All right! The preliminaries are over, this is where the magic begins. IP masquerading is one of the truly magical services Linux provides. There are commercial products for Windows which do the same thing, but not nearly as efficiently: an ancient 386 can merrily provide IP masquerading services to a whole medium sized office, but cannot even run Windows 95, let alone the add on masquerading package. (As an addendum, I read in some recent reviews that Windows 2000 will support "connection sharing" without addon software. It looks like the companies which sold connection sharing software have been "embraced and extended" by MicroSoft. However, I wouldn't recommend you try the Windows 2000 solution on a 386.)

Linux has an extremely versatile firewalling capability, and we are going to be using it in the simplest and crudest possible manner. If you want to learn how to do firewalling like an expert, you should read both the Firewalling HOWTO for an understanding of the theory and the IPChains HOWTO for instructions on the new ipchains firewalling tool which ships with the Linux 2.2.X kernel (and by extension Red Hat 6.X). There is also now a very good IP Masquerading HOWTO available which has more details on masquerading tweaks.
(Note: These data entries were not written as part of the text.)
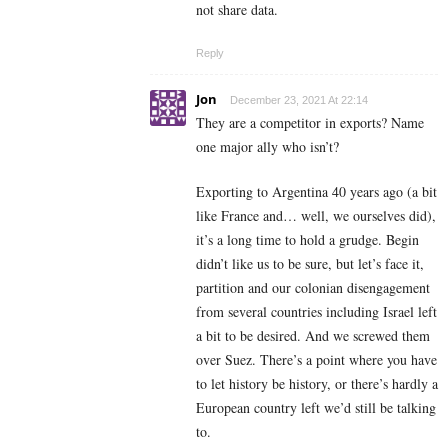
not share data.
Reply
Jon
December 23, 2021 At 22:14
They are a competitor in exports? Name
one major ally who isn’t?
Exporting to Argentina 40 years ago (a bit
like France and… well, we ourselves did),
it’s a long time to hold a grudge. Begin
didn’t like us to be sure, but let’s face it,
partition and our colonian disengagement
from several countries including Israel left
a bit to be desired. And we screwed them
over Suez. There’s a point where you have
to let history be history, or there’s hardly a
European country left we’d still be talking
to.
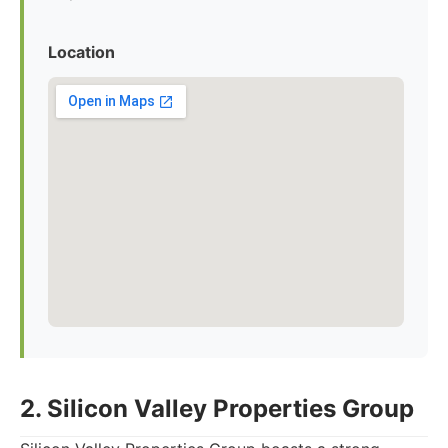
Location
2. Silicon Valley Properties Group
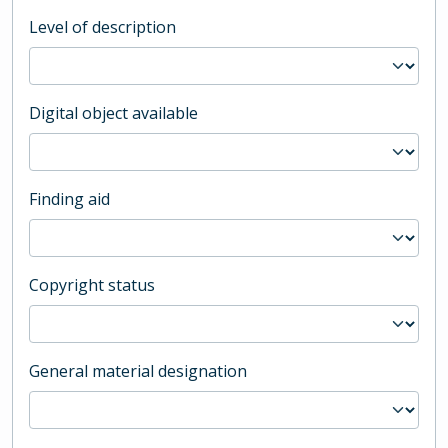
Level of description
Digital object available
Finding aid
Copyright status
General material designation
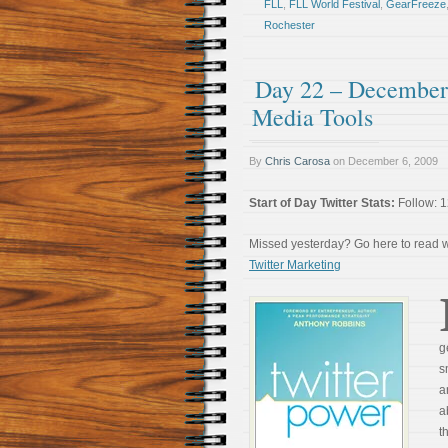
FLL
,
FLL World Festival
,
GearFreeze
Rochester
Day 22 – December 
Media Tools
By
Chris Carosa
on
December 6, 2009
Start of Day Twitter Stats:
Follow: 1
Missed yesterday? Go here to read
Twitter Marketing
g
s
a
a
t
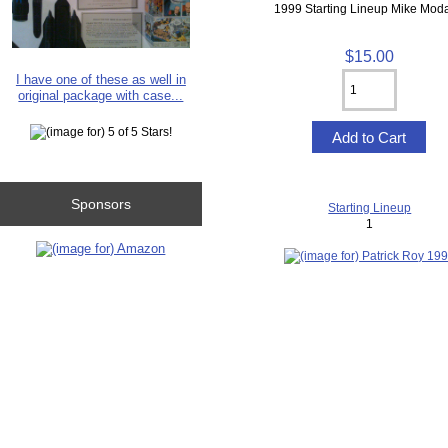
1999 Starting Lineup Mike Mod
$15.00
I have one of these as well in
original package with case...
Sponsors
Starting Lineup
1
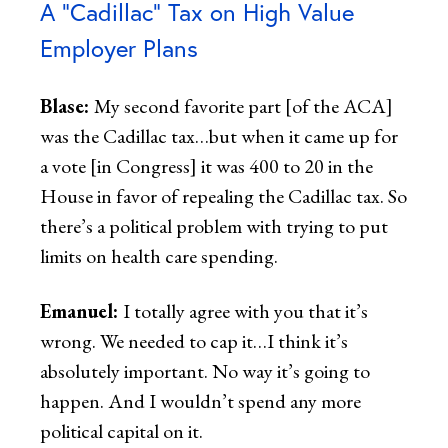
A “Cadillac” Tax on High Value
Employer Plans
Blase:
My second favorite part [of the ACA]
was the Cadillac tax…but when it came up for
a vote [in Congress] it was 400 to 20 in the
House in favor of repealing the Cadillac tax. So
there’s a political problem with trying to put
limits on health care spending.
Emanuel:
I totally agree with you that it’s
wrong. We needed to cap it…I think it’s
absolutely important. No way it’s going to
happen. And I wouldn’t spend any more
political capital on it.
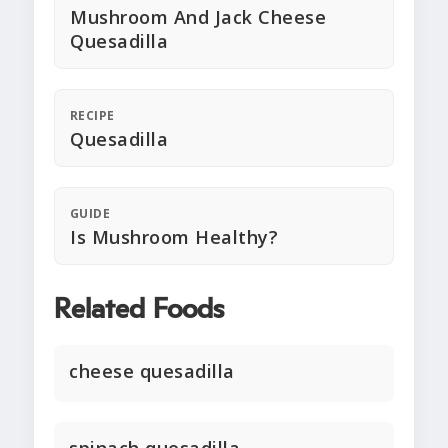
Mushroom And Jack Cheese
Quesadilla
RECIPE
Quesadilla
GUIDE
Is Mushroom Healthy?
Related Foods
cheese quesadilla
Configuring simple masquerading is very very easy once your internal and external networking is operational. Edit the /etc/rc.d/rc.local file and add the following lines to the bottom:

# 1) Flush the rule tables. 
/sbin/ipchains -F input 
/sbin/ipchains -F forward 
/sbin/ipchains -F output 
# 2) Set the MASQ timings and allow packets in for DHCP configuration. 
/sbin/ipchains -M -S 7200 10 60 
/sbin/ipchains -A input -j ACCEPT -i eth0 -s 0/0 68 -d 0/0 67 -p udp 
# 3) Deny all forwarding packets except those from local network. 
#    Masquerage those. 
/sbin/ipchains -P forward DENY 
/sbin/ipchains -A forward -s 192.168.1.0/24 -j MASQ 
# 4) Load forwarding modules for special services. 
/sbin/modprobe ip_masq_ftp 
/sbin/modprobe ip_masq_raudio
 

The last two lines insert kernel modules which allow FTP and RealAudio to work for computers on the inside network. There are other modules for special services which you can tack on if you need them:

Now you're ready to try masquerading! Run the rc.local script with the command /etc/rc.d/rc.local and you are ready to go! Sit down at one of your other computers and try some web surfing. With any luck, everything is now hunky dory.